- **REQUIRED WORK**
Put the lines from the start of the records up to and including the line containing "fond, puisqu’il s’agit" into a JSON list of strings, one string per line, leaving out any blank lines.

- **Transcribed page text**
○ ○ ○ ○ ○
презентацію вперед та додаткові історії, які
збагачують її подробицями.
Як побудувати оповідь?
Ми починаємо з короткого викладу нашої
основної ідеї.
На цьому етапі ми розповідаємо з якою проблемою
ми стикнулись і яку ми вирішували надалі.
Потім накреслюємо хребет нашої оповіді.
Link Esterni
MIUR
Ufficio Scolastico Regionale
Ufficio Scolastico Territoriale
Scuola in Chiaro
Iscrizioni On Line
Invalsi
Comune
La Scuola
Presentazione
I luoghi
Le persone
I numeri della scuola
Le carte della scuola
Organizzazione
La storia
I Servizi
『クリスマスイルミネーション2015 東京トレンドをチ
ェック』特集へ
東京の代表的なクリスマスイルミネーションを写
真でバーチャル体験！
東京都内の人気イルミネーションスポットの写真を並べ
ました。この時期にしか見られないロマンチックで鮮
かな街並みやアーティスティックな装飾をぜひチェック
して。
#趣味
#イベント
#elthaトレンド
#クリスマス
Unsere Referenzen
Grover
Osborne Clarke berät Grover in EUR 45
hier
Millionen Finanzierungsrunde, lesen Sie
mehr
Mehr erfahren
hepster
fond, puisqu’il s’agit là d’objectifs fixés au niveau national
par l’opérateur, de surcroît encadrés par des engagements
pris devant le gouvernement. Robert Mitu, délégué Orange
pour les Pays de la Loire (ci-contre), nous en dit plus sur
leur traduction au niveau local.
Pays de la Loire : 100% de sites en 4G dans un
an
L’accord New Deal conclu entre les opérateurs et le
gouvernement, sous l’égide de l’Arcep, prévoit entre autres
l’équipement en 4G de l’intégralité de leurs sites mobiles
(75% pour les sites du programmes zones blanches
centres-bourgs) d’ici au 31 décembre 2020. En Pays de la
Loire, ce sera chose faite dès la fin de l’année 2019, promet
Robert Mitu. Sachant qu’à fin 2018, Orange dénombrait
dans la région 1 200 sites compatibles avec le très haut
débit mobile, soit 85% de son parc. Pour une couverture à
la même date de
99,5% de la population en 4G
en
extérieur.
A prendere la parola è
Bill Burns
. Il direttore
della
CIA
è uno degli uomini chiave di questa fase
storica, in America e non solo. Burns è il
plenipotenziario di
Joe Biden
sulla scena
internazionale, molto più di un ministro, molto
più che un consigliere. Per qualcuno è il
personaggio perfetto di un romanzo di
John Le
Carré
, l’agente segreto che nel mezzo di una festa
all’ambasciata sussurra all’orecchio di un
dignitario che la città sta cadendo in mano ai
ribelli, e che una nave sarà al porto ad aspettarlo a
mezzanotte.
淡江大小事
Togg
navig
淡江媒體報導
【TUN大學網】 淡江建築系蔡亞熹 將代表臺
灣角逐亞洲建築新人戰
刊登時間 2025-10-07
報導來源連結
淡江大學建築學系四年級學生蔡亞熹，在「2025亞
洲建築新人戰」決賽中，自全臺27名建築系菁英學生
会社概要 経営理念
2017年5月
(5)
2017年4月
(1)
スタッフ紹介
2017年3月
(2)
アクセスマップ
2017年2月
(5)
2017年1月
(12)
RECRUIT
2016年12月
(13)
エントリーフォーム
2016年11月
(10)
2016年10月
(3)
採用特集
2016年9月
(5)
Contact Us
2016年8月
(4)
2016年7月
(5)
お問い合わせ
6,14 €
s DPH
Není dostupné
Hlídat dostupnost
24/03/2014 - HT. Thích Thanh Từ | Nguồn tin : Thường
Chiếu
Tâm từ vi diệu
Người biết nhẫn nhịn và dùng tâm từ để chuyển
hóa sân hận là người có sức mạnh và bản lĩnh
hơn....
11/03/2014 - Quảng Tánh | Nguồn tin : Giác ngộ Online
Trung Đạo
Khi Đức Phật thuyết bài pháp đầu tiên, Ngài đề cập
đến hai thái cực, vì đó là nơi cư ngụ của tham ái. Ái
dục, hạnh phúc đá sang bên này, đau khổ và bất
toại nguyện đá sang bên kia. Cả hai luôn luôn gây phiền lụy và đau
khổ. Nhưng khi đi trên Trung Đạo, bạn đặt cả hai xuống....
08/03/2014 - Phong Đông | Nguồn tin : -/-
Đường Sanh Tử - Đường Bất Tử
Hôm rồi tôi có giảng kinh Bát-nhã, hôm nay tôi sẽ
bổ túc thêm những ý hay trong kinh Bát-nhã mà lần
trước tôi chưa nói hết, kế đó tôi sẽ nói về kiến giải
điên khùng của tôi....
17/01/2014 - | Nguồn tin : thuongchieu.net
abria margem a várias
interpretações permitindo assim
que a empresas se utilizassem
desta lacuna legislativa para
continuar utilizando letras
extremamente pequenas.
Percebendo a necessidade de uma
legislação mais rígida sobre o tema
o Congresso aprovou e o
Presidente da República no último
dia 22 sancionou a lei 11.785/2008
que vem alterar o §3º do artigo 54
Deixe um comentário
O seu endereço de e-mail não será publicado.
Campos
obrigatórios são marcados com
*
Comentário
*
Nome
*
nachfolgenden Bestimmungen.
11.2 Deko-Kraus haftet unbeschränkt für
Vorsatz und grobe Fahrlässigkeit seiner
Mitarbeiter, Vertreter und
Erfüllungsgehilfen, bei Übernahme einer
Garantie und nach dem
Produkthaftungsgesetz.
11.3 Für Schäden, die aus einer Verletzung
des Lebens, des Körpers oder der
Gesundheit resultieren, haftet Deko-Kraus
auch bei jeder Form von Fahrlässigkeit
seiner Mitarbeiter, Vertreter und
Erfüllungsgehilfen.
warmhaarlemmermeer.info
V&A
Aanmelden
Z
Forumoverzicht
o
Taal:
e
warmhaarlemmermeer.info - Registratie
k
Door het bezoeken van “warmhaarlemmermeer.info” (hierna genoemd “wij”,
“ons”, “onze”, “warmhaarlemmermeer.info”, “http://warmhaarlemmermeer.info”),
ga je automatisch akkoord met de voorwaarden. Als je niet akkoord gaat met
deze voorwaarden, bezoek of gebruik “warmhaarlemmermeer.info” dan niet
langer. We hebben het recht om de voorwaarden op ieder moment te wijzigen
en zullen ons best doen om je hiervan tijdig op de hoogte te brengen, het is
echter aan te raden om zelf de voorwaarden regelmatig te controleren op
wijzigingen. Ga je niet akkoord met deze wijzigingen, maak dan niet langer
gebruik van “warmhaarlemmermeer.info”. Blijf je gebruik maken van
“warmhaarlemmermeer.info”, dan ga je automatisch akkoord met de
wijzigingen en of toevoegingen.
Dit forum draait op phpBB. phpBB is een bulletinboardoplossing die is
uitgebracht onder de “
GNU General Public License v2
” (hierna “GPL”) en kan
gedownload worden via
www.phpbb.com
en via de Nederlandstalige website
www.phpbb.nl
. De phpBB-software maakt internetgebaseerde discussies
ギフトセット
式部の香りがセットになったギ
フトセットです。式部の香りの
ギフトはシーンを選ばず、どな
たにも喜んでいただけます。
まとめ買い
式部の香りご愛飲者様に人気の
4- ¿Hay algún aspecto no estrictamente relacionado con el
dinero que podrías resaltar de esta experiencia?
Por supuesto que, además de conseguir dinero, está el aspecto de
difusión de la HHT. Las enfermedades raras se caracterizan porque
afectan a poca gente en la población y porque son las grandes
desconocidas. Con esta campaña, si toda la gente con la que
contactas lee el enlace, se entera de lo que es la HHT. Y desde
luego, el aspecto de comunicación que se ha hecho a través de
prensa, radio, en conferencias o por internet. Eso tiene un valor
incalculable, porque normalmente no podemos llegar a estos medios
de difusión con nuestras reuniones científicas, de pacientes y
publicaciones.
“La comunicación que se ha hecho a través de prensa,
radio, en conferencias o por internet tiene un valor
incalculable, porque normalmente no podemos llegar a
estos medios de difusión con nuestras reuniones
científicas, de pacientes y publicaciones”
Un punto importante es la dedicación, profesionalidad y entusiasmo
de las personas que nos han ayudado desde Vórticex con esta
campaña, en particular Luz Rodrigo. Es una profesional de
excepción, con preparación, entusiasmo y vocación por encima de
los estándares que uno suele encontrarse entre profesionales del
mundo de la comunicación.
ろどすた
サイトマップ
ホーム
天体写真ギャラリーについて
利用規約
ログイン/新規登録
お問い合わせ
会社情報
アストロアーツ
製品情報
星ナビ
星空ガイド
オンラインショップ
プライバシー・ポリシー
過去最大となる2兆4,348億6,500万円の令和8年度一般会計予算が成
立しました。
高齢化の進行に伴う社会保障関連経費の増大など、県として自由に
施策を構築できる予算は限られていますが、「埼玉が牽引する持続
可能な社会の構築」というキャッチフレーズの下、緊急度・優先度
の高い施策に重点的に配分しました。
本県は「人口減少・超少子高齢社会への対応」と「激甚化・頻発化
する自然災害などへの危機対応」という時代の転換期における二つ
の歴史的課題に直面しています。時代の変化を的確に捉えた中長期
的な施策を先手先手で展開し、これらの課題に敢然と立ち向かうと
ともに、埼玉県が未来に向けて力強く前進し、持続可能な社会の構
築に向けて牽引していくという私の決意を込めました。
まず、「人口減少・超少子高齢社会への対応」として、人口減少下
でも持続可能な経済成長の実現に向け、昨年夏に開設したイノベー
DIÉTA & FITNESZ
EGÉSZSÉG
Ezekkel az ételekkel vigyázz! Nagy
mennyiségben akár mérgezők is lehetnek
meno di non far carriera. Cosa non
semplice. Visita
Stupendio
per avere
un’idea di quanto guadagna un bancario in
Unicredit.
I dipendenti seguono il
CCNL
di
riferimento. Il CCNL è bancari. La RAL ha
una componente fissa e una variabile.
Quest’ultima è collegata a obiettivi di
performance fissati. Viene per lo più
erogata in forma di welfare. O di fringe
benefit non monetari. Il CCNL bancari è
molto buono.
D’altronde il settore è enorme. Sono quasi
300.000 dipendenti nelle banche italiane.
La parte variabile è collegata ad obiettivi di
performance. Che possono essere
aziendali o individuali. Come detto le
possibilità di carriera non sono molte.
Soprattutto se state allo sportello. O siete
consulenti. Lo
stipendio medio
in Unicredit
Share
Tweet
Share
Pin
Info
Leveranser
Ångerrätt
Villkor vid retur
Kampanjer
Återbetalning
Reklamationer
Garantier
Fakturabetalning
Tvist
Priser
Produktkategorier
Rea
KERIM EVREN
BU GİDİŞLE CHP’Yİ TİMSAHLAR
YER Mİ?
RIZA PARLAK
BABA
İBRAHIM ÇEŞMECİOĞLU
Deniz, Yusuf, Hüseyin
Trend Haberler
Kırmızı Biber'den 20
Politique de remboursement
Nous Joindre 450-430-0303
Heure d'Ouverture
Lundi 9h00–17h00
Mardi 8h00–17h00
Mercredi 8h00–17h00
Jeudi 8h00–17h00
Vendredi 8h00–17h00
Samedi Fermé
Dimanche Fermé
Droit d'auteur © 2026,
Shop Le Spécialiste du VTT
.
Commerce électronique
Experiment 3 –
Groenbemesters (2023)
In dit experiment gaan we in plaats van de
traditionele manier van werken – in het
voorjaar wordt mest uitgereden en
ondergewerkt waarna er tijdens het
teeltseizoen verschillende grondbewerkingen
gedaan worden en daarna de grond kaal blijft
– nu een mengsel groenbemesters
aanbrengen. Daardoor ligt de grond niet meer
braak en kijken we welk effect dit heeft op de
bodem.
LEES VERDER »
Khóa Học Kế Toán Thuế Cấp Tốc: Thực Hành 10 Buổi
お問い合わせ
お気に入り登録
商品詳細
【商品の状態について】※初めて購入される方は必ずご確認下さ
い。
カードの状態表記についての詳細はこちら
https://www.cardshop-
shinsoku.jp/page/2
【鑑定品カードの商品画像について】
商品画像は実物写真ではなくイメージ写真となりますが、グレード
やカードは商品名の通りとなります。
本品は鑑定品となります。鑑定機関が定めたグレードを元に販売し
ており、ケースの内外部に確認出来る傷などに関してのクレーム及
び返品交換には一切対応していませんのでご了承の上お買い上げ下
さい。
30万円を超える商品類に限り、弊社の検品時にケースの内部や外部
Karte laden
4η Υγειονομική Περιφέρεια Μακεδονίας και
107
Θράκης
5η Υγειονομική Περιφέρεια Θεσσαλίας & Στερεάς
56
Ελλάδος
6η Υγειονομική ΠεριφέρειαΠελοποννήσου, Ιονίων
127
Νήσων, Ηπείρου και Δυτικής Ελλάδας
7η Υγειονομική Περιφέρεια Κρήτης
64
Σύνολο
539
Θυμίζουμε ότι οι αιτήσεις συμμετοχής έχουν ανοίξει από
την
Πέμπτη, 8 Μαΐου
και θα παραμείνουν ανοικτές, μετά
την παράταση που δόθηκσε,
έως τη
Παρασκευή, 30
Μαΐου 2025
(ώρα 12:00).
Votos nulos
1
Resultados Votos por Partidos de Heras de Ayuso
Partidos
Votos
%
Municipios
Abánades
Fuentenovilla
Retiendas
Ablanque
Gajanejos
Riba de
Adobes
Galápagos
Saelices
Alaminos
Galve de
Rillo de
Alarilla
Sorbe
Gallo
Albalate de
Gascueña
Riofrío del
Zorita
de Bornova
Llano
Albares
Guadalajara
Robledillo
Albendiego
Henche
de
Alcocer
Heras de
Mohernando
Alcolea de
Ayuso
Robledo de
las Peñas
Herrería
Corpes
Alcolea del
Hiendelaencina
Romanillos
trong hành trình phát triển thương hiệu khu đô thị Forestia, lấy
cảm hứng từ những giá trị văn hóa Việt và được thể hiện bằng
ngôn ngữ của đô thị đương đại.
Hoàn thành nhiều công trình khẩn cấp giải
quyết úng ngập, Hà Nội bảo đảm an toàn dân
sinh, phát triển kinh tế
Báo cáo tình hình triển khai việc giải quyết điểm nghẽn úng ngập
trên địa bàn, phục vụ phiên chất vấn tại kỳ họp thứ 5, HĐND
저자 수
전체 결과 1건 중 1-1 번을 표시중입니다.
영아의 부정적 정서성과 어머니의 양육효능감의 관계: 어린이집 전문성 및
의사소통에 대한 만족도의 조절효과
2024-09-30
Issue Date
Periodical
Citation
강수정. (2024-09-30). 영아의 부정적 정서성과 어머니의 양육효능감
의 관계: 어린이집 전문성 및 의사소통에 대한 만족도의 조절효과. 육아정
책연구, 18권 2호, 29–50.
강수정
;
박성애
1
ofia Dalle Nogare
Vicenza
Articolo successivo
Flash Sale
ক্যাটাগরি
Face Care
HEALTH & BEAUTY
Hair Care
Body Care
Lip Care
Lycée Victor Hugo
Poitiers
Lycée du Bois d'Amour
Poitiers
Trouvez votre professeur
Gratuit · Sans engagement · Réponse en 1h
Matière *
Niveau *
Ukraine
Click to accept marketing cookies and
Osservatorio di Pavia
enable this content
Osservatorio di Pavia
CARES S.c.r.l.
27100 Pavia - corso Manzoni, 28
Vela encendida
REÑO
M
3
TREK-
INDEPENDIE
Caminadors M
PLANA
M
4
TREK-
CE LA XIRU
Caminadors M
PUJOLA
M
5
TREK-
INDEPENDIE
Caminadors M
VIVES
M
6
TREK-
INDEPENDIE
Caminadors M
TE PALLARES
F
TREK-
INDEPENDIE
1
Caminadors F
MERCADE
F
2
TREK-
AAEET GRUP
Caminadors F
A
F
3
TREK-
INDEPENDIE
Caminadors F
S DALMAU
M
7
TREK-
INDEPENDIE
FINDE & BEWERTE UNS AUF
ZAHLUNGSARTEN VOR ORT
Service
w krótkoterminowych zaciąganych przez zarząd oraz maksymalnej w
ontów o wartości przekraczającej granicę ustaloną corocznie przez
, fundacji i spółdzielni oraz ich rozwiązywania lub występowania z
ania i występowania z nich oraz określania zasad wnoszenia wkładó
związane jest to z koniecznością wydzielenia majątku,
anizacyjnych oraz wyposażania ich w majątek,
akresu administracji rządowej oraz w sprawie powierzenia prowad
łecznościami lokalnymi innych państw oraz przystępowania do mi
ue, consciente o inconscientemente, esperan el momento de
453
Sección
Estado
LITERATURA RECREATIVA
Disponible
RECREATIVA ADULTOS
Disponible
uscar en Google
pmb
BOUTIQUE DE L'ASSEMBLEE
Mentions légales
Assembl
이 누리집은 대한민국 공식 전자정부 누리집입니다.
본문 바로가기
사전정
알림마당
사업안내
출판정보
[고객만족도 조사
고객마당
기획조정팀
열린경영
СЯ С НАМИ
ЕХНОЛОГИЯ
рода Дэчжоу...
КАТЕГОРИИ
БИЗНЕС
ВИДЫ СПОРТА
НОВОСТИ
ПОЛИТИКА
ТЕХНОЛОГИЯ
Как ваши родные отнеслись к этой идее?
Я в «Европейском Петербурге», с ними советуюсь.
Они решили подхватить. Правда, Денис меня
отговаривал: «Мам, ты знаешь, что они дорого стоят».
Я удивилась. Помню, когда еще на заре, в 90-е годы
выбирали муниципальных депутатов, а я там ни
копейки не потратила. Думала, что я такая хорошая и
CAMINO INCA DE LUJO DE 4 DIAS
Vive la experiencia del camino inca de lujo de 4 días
○ ○ ○ ○ ○
- **REPLY TO THE TASK**
[
  "презентацію вперед та додаткові історії, які",
  "збагачують її подробицями.",
  "Як побудувати оповідь?",
  "Ми починаємо з короткого викладу нашої",
  "основної ідеї.",
  "На цьому етапі ми розповідаємо з якою проблемою",
  "ми стикнулись і яку ми вирішували надалі.",
  "Потім накреслюємо хребет нашої оповіді.",
  "Link Esterni",
  "MIUR",
  "Ufficio Scolastico Regionale",
  "Ufficio Scolastico Territoriale",
  "Scuola in Chiaro",
  "Iscrizioni On Line",
  "Invalsi",
  "Comune",
  "La Scuola",
  "Presentazione",
  "I luoghi",
  "Le persone",
  "I numeri della scuola",
  "Le carte della scuola",
  "Organizzazione",
  "La storia",
  "I Servizi",
  "『クリスマスイルミネーション2015 東京トレンドをチ",
  "ェック』特集へ",
  "東京の代表的なクリスマスイルミネーションを写",
  "真でバーチャル体験！",
  "東京都内の人気イルミネーションスポットの写真を並べ",
  "ました。この時期にしか見られないロマンチックで鮮",
  "かな街並みやアーティスティックな装飾をぜひチェック",
  "して。",
  "#趣味",
  "#イベント",
  "#elthaトレンド",
  "#クリスマス",
  "Unsere Referenzen",
  "Grover",
  "Osborne Clarke berät Grover in EUR 45",
  "hier",
  "Millionen Finanzierungsrunde, lesen Sie",
  "mehr",
  "Mehr erfahren",
  "hepster",
  "fond, puisqu’il s’agit là d’objectifs fixés au niveau national"
]